▶ What the task requires
Please copy the data below word for word, leaving out the pictures.

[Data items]
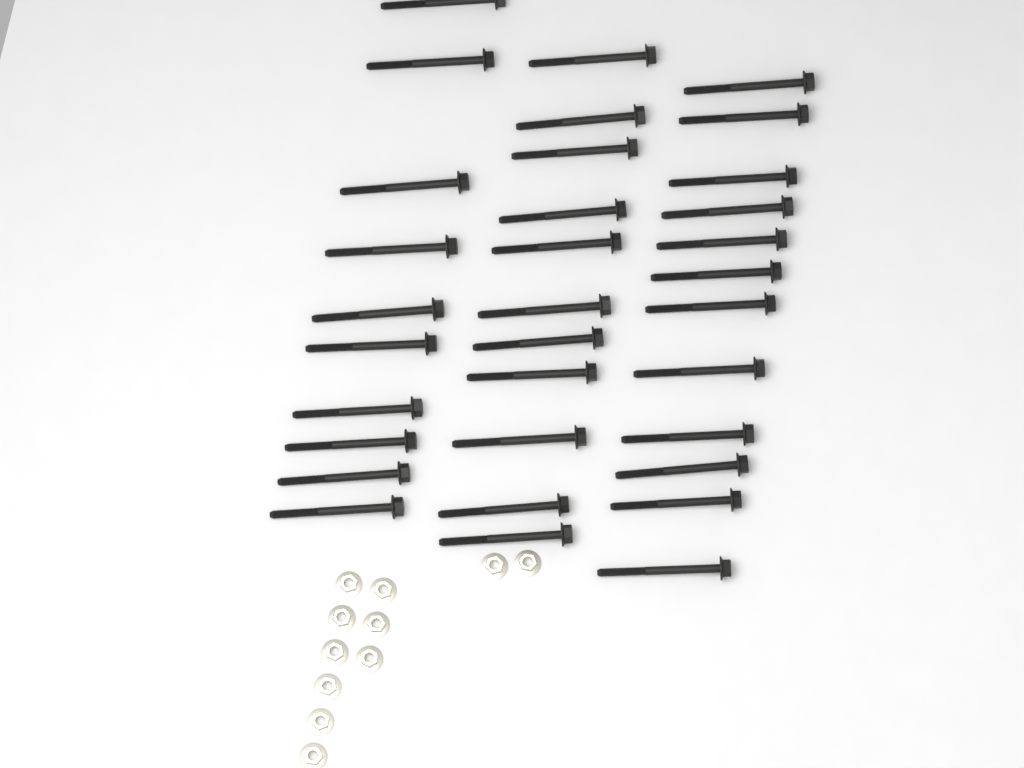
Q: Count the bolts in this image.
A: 33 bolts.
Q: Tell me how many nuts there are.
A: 11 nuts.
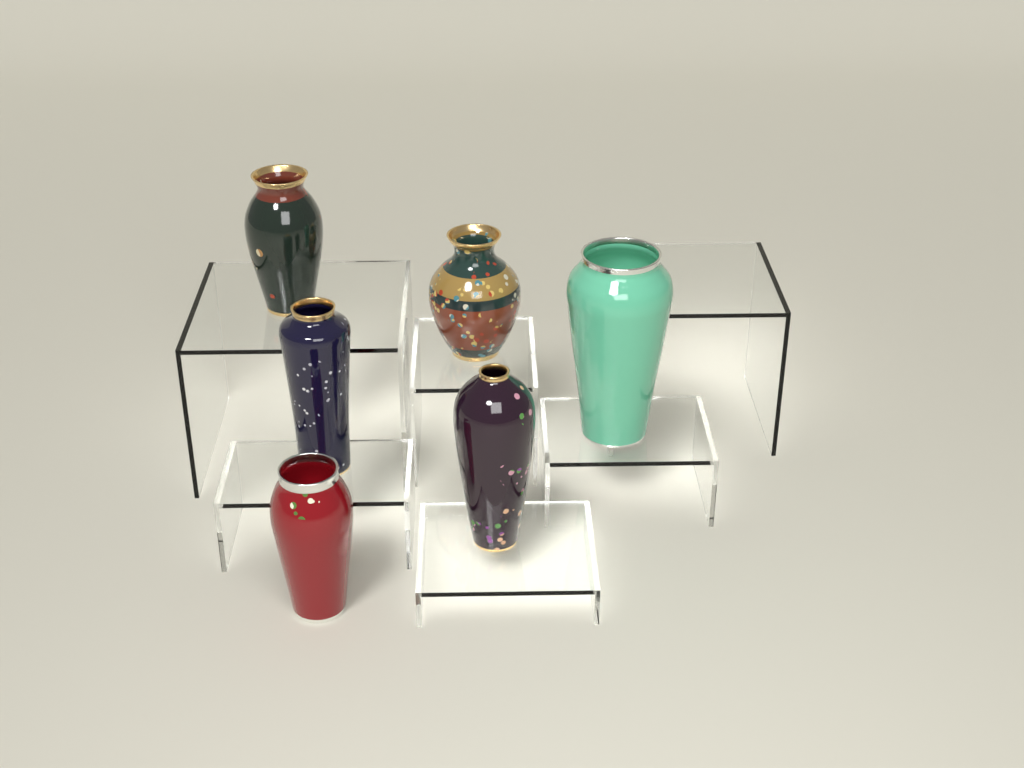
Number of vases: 6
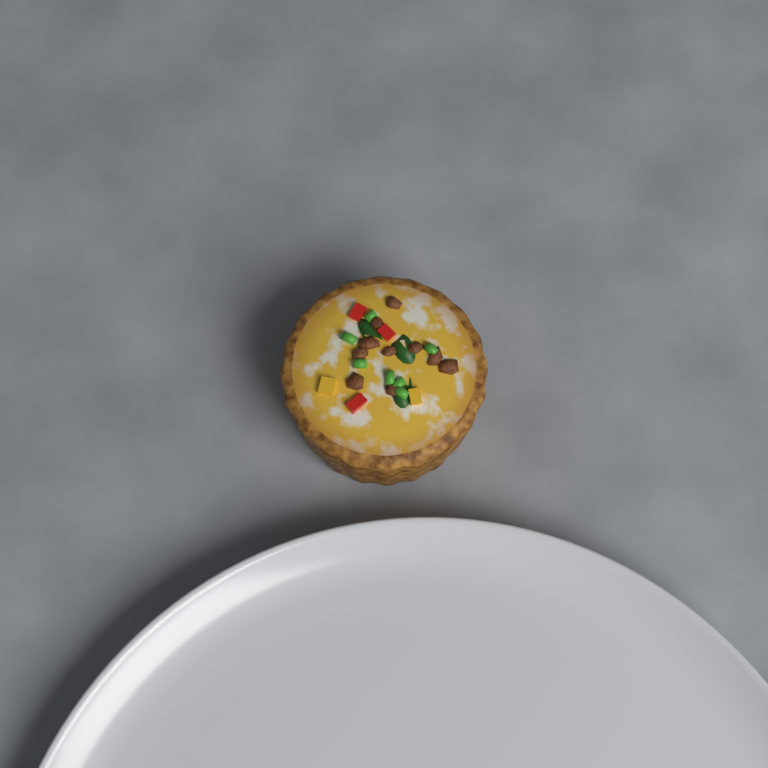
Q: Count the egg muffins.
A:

▶ Solved exercise
Q: Count the bolts in this image.
A: 33 bolts.
Q: Tell me how many nuts there are.
A: 11 nuts.
Number of vases: 6
Q: Count the egg muffins.
A:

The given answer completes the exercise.